I. Some lodgers may need medical help at any point in time.

II. No lodger is a doctor.

III. The hotel has employed a doctor.

IV. Arrangements have been made by the management of the hotel to make a doctor available in case of need.

  1. A.

    Only I, III and IV are implicit

  2. B.

    Only I and IV are implicit

  3. C.

    All II, III and IV are implicit

  4. D.

    Only I and III are implicit

Attempted by 2 students.

Show answer & explanation

Correct answer: B

Concept: An assumption is implicit in a statement only if the statement would not make sense, or its stated purpose would be defeated, without that assumption holding true. It must be something the writer necessarily took for granted — not a fact that merely could be true, and not something the statement leaves unaddressed. Each candidate assumption is tested by asking: does removing it break the statement's logic or purpose?

Application: Testing each assumption against the notice “Doctor available on call – 24 hours”:

Assumption

Implicit?

Reasoning

I. Some lodgers may need medical help at any point in time.

Yes

The notice promises round-the-clock access to a doctor; that promise is meaningful only if some guests could require medical attention unpredictably. Without this assumption, advertising 24-hour availability would serve no purpose.

II. No lodger is a doctor.

No

The notice says nothing about the guests' own occupations. Whether or not a guest happens to be a doctor has no bearing on the hotel arranging its own on-call doctor, so this cannot be read into the statement.

III. The hotel has employed a doctor.

No

“Available on call” describes accessibility, not an employment relationship. The doctor could equally be an outside consultant the hotel keeps on standby; the notice does not commit to any particular employment arrangement.

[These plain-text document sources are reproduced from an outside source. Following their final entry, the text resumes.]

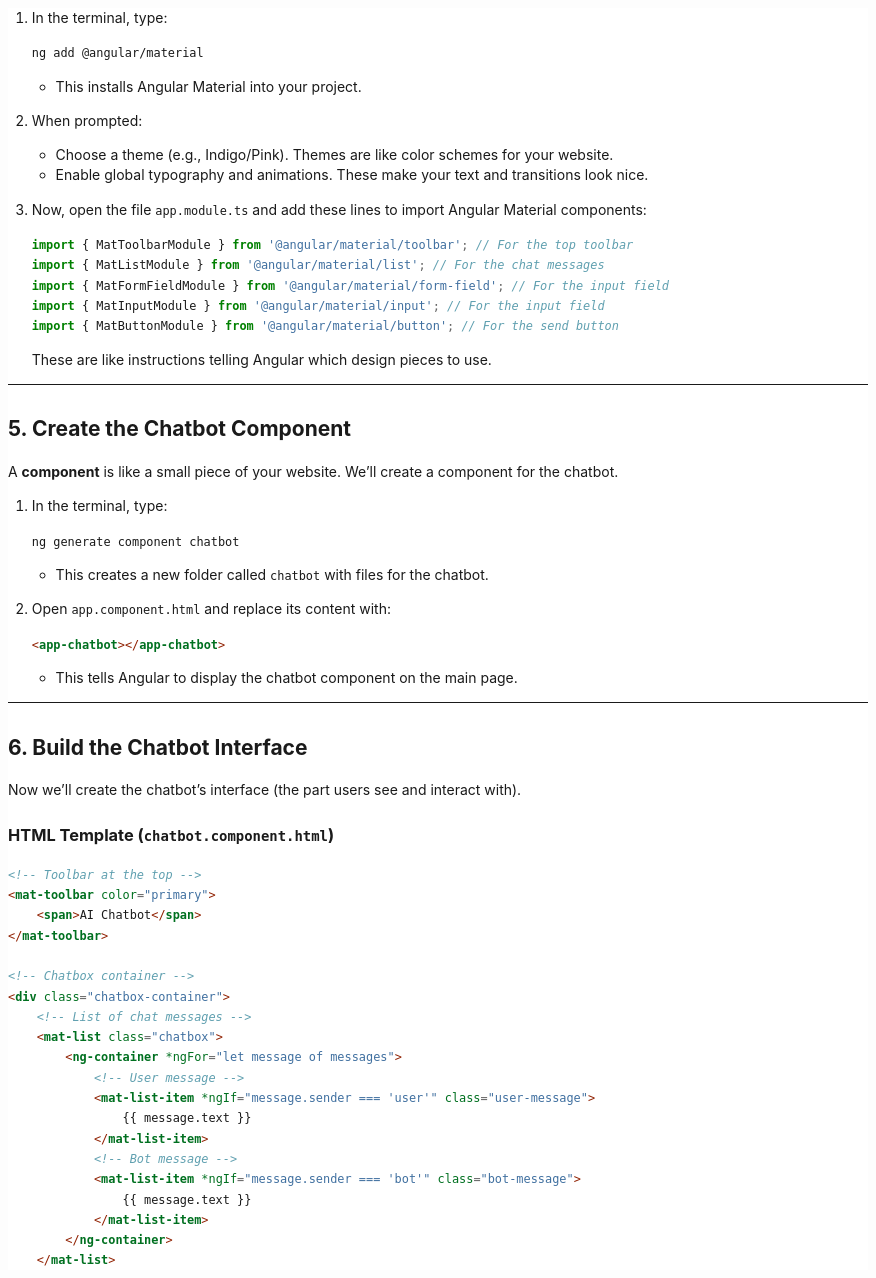 1. In the terminal, type:
   ```bash
   ng add @angular/material
   ```
   - This installs Angular Material into your project.

2. When prompted:
   - Choose a theme (e.g., Indigo/Pink). Themes are like color schemes for your website.
   - Enable global typography and animations. These make your text and transitions look nice.

3. Now, open the file `app.module.ts` and add these lines to import Angular Material components:
   ```typescript
   import { MatToolbarModule } from '@angular/material/toolbar'; // For the top toolbar
   import { MatListModule } from '@angular/material/list'; // For the chat messages
   import { MatFormFieldModule } from '@angular/material/form-field'; // For the input field
   import { MatInputModule } from '@angular/material/input'; // For the input field
   import { MatButtonModule } from '@angular/material/button'; // For the send button
   ```

   These are like instructions telling Angular which design pieces to use.

---

## 5. Create the Chatbot Component

A **component** is like a small piece of your website. We’ll create a component for the chatbot.

1. In the terminal, type:
   ```bash
   ng generate component chatbot
   ```
   - This creates a new folder called `chatbot` with files for the chatbot.

2. Open `app.component.html` and replace its content with:
   ```html
   <app-chatbot></app-chatbot>
   ```
   - This tells Angular to display the chatbot component on the main page.

---

## 6. Build the Chatbot Interface

Now we’ll create the chatbot’s interface (the part users see and interact with).

### HTML Template (`chatbot.component.html`)
```html
<!-- Toolbar at the top -->
<mat-toolbar color="primary">
    <span>AI Chatbot</span>
</mat-toolbar>

<!-- Chatbox container -->
<div class="chatbox-container">
    <!-- List of chat messages -->
    <mat-list class="chatbox">
        <ng-container *ngFor="let message of messages">
            <!-- User message -->
            <mat-list-item *ngIf="message.sender === 'user'" class="user-message">
                {{ message.text }}
            </mat-list-item>
            <!-- Bot message -->
            <mat-list-item *ngIf="message.sender === 'bot'" class="bot-message">
                {{ message.text }}
            </mat-list-item>
        </ng-container>
    </mat-list>
```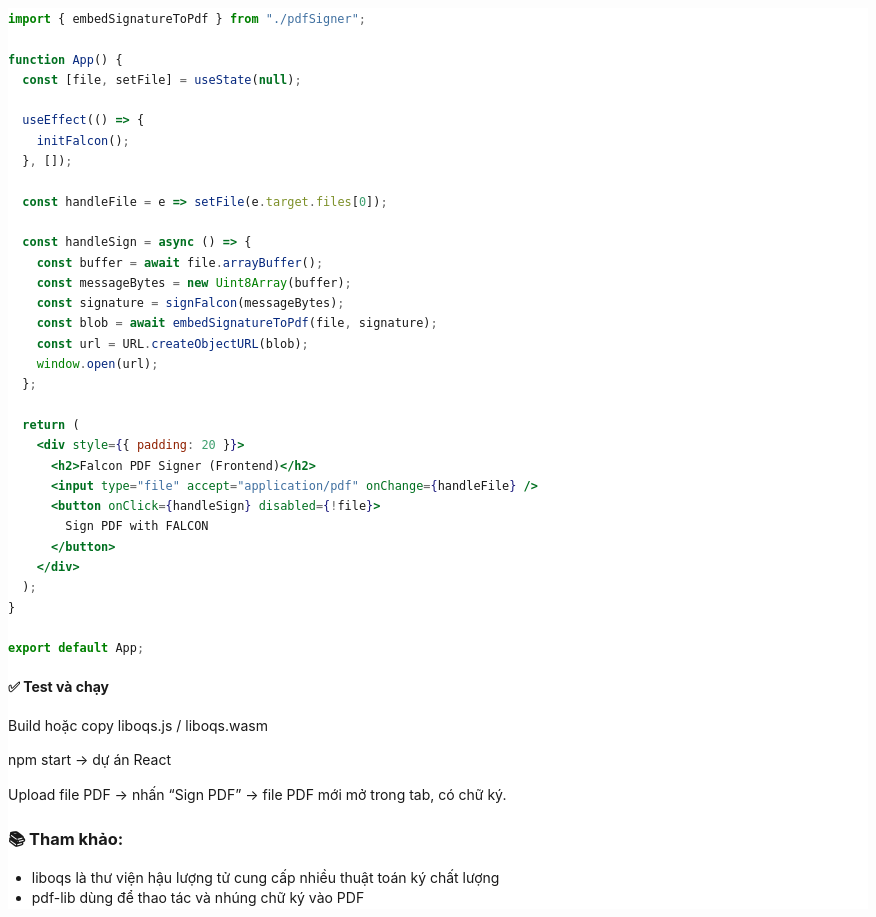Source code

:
 ```jsx
import { embedSignatureToPdf } from "./pdfSigner";

function App() {
  const [file, setFile] = useState(null);

  useEffect(() => {
    initFalcon();
  }, []);

  const handleFile = e => setFile(e.target.files[0]);

  const handleSign = async () => {
    const buffer = await file.arrayBuffer();
    const messageBytes = new Uint8Array(buffer);
    const signature = signFalcon(messageBytes);
    const blob = await embedSignatureToPdf(file, signature);
    const url = URL.createObjectURL(blob);
    window.open(url);
  };

  return (
    <div style={{ padding: 20 }}>
      <h2>Falcon PDF Signer (Frontend)</h2>
      <input type="file" accept="application/pdf" onChange={handleFile} />
      <button onClick={handleSign} disabled={!file}>
        Sign PDF with FALCON
      </button>
    </div>
  );
}

export default App;
```
#### ✅ Test và chạy
Build hoặc copy liboqs.js / liboqs.wasm

npm start → dự án React

Upload file PDF → nhấn “Sign PDF” → file PDF mới mở trong tab, có chữ ký.

### 📚 Tham khảo:
- liboqs là thư viện hậu lượng tử cung cấp nhiều thuật toán ký chất lượng 
- pdf-lib dùng để thao tác và nhúng chữ ký vào PDF

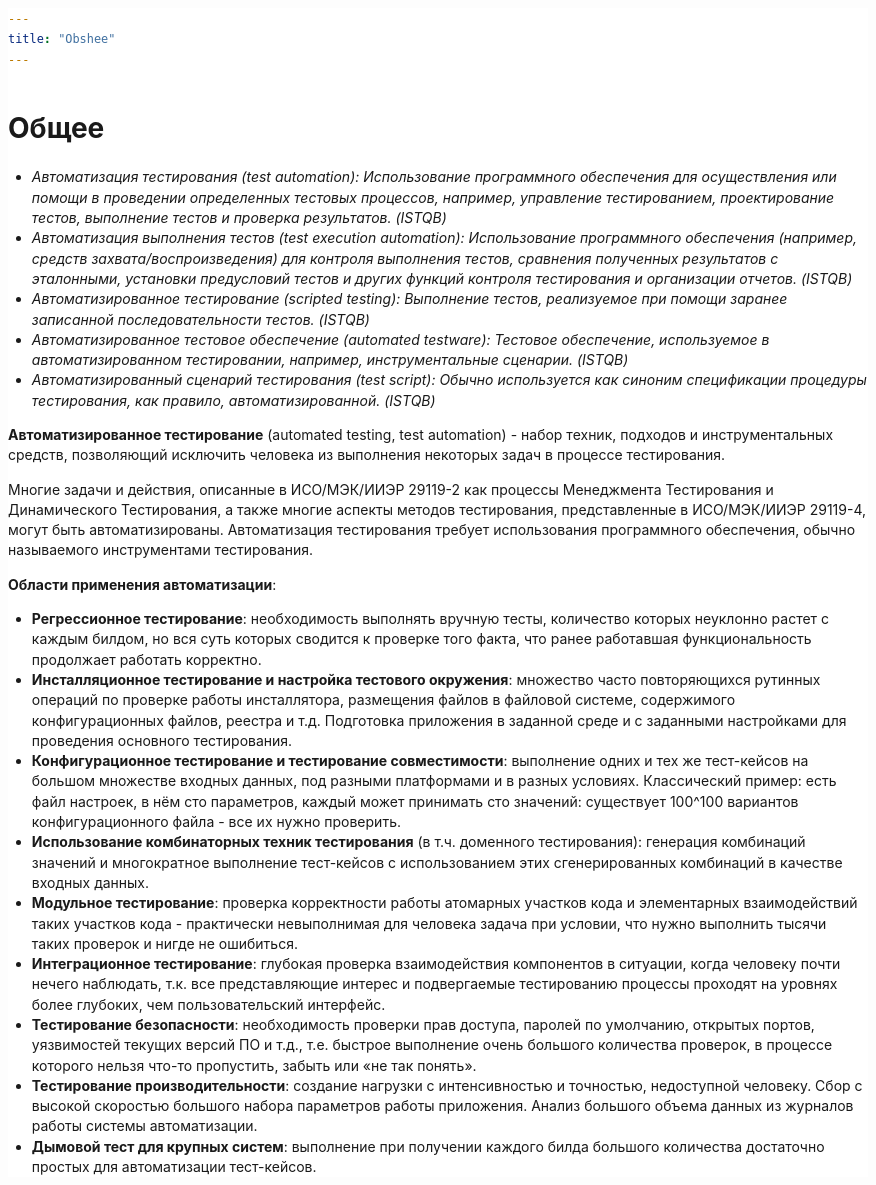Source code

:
 ```yaml
---
title: "Obshee"
---
```


# Общее

* _Автоматизация тестирования (test automation): Использование программного обеспечения для осуществления или помощи в проведении определенных тестовых процессов, например, управление тестированием, проектирование тестов, выполнение тестов и проверка результатов. (ISTQB)_
* _Автоматизация выполнения тестов (test execution automation): Использование программного обеспечения (например, средств захвата/воспроизведения) для контроля выполнения тестов, сравнения полученных результатов с эталонными, установки предусловий тестов и других функций контроля тестирования и организации отчетов. (ISTQB)_
* _Автоматизированное тестирование (scripted testing): Выполнение тестов, реализуемое при помощи заранее записанной последовательности тестов. (ISTQB)_
* _Автоматизированное тестовое обеспечение (automated testware): Тестовое обеспечение, используемое в автоматизированном тестировании, например, инструментальные сценарии. (ISTQB)_
* _Автоматизированный сценарий тестирования (test script): Обычно используется как синоним спецификации процедуры тестирования, как правило, автоматизированной. (ISTQB)_

**Автоматизированное тестирование** (automated testing, test automation) - набор техник, подходов и инструментальных средств, позволяющий исключить человека из выполнения некоторых задач в процессе тестирования.

Многие задачи и действия, описанные в ИСО/МЭК/ИИЭР 29119-2 как процессы Менеджмента Тестирования и Динамического Тестирования, а также многие аспекты методов тестирования, представленные в ИСО/МЭК/ИИЭР 29119-4, могут быть автоматизированы. Автоматизация тестирования требует использования программного обеспечения, обычно называемого инструментами тестирования.

**Области применения автоматизации**:

* **Регрессионное тестирование**: необходимость выполнять вручную тесты, количество которых неуклонно растет с каждым билдом, но вся суть которых сводится к проверке того факта, что ранее работавшая функциональность продолжает работать корректно.
* **Инсталляционное тестирование и настройка тестового окружения**: множество часто повторяющихся рутинных операций по проверке работы инсталлятора, размещения файлов в файловой системе, содержимого конфигурационных файлов, реестра и т.д. Подготовка приложения в заданной среде и с заданными настройками для проведения основного тестирования.
* **Конфигурационное тестирование и тестирование совместимости**: выполнение одних и тех же тест-кейсов на большом множестве входных данных, под разными платформами и в разных условиях. Классический пример: есть файл настроек, в нём сто параметров, каждый может принимать сто значений: существует 100^100 вариантов конфигурационного файла - все их нужно проверить.
* **Использование комбинаторных техник тестирования** (в т.ч. доменного тестирования): генерация комбинаций значений и многократное выполнение тест-кейсов с использованием этих сгенерированных комбинаций в качестве входных данных.
* **Модульное тестирование**: проверка корректности работы атомарных участков кода и элементарных взаимодействий таких участков кода - практически невыполнимая для человека задача при условии, что нужно выполнить тысячи таких проверок и нигде не ошибиться.
* **Интеграционное тестирование**: глубокая проверка взаимодействия компонентов в ситуации, когда человеку почти нечего наблюдать, т.к. все представляющие интерес и подвергаемые тестированию процессы проходят на уровнях более глубоких, чем пользовательский интерфейс.
* **Тестирование безопасности**: необходимость проверки прав доступа, паролей по умолчанию, открытых портов, уязвимостей текущих версий ПО и т.д., т.е. быстрое выполнение очень большого количества проверок, в процессе которого нельзя что-то пропустить, забыть или «не так понять».
* **Тестирование производительности**: создание нагрузки с интенсивностью и точностью, недоступной человеку. Сбор с высокой скоростью большого набора параметров работы приложения. Анализ большого объема данных из журналов работы системы автоматизации.
* **Дымовой тест для крупных систем**: выполнение при получении каждого билда большого количества достаточно простых для автоматизации тест-кейсов.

IV. Arrangements have been made by the management of the hotel to make a doctor available in case of need.

Yes

A guarantee of on-call availability at any hour cannot exist by accident — it is only possible because the management has pre-planned some standing arrangement. The notice itself is evidence that such arrangements exist.

Cross-check: Only I and IV hold up under the test above. II introduces an unrelated fact about guests’ own professions, and III over-specifies an employment relationship the notice never commits to — so the combination that keeps exactly I and IV, and excludes II and III, is the one that is fully implicit.